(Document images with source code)
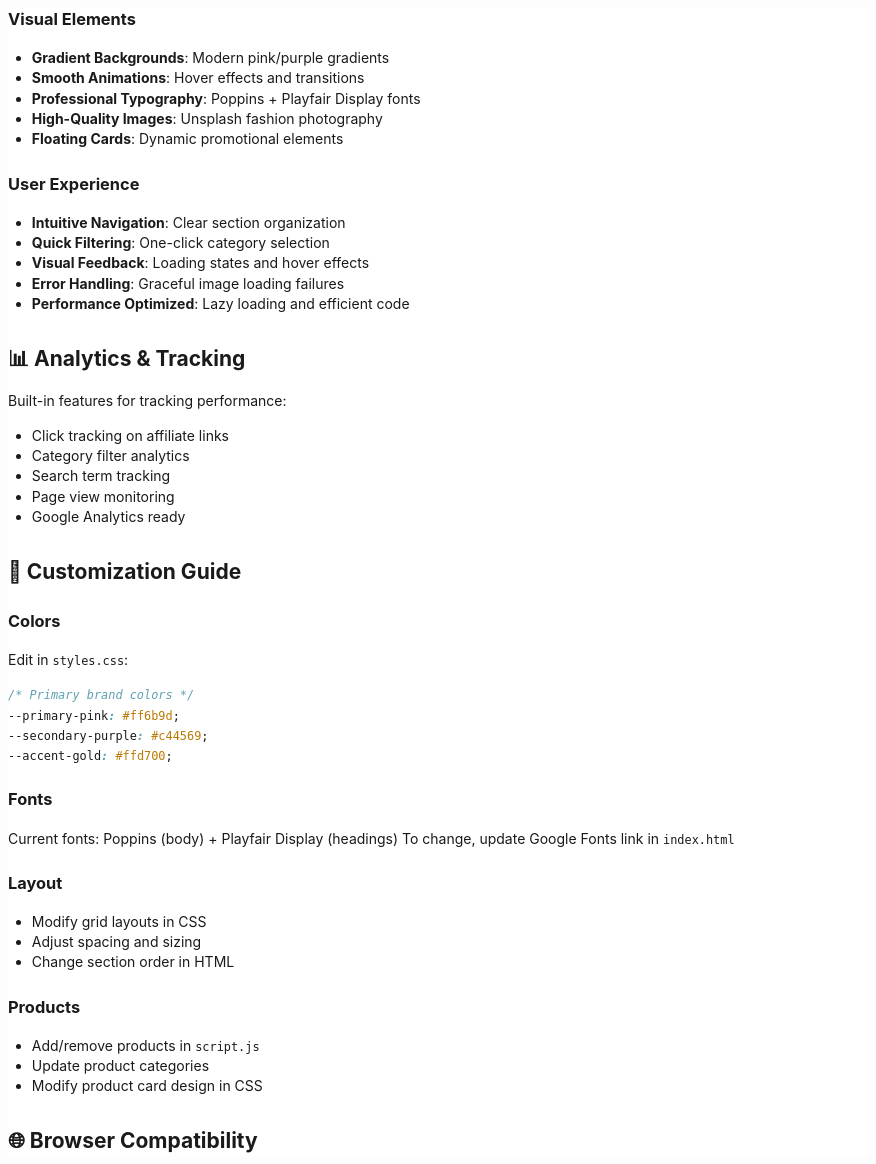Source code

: ### Visual Elements
- **Gradient Backgrounds**: Modern pink/purple gradients
- **Smooth Animations**: Hover effects and transitions
- **Professional Typography**: Poppins + Playfair Display fonts
- **High-Quality Images**: Unsplash fashion photography
- **Floating Cards**: Dynamic promotional elements

### User Experience
- **Intuitive Navigation**: Clear section organization
- **Quick Filtering**: One-click category selection
- **Visual Feedback**: Loading states and hover effects
- **Error Handling**: Graceful image loading failures
- **Performance Optimized**: Lazy loading and efficient code

## 📊 Analytics & Tracking

Built-in features for tracking performance:
- Click tracking on affiliate links
- Category filter analytics
- Search term tracking
- Page view monitoring
- Google Analytics ready

## 🔧 Customization Guide

### Colors
Edit in `styles.css`:
```css
/* Primary brand colors */
--primary-pink: #ff6b9d;
--secondary-purple: #c44569;
--accent-gold: #ffd700;
```

### Fonts
Current fonts: Poppins (body) + Playfair Display (headings)
To change, update Google Fonts link in `index.html`

### Layout
- Modify grid layouts in CSS
- Adjust spacing and sizing
- Change section order in HTML

### Products
- Add/remove products in `script.js`
- Update product categories
- Modify product card design in CSS

## 🌐 Browser Compatibility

* Work instructions *
Output all of the data word for word, excluding any pictures.

* Problem solution *
Source code

: ### Visual Elements
- **Gradient Backgrounds**: Modern pink/purple gradients
- **Smooth Animations**: Hover effects and transitions
- **Professional Typography**: Poppins + Playfair Display fonts
- **High-Quality Images**: Unsplash fashion photography
- **Floating Cards**: Dynamic promotional elements

### User Experience
- **Intuitive Navigation**: Clear section organization
- **Quick Filtering**: One-click category selection
- **Visual Feedback**: Loading states and hover effects
- **Error Handling**: Graceful image loading failures
- **Performance Optimized**: Lazy loading and efficient code

## 📊 Analytics & Tracking

Built-in features for tracking performance:
- Click tracking on affiliate links
- Category filter analytics
- Search term tracking
- Page view monitoring
- Google Analytics ready

## 🔧 Customization Guide

### Colors
Edit in `styles.css`:
```css
/* Primary brand colors */
--primary-pink: #ff6b9d;
--secondary-purple: #c44569;
--accent-gold: #ffd700;
```

### Fonts
Current fonts: Poppins (body) + Playfair Display (headings)
To change, update Google Fonts link in `index.html`

### Layout
- Modify grid layouts in CSS
- Adjust spacing and sizing
- Change section order in HTML

### Products
- Add/remove products in `script.js`
- Update product categories
- Modify product card design in CSS

## 🌐 Browser Compatibility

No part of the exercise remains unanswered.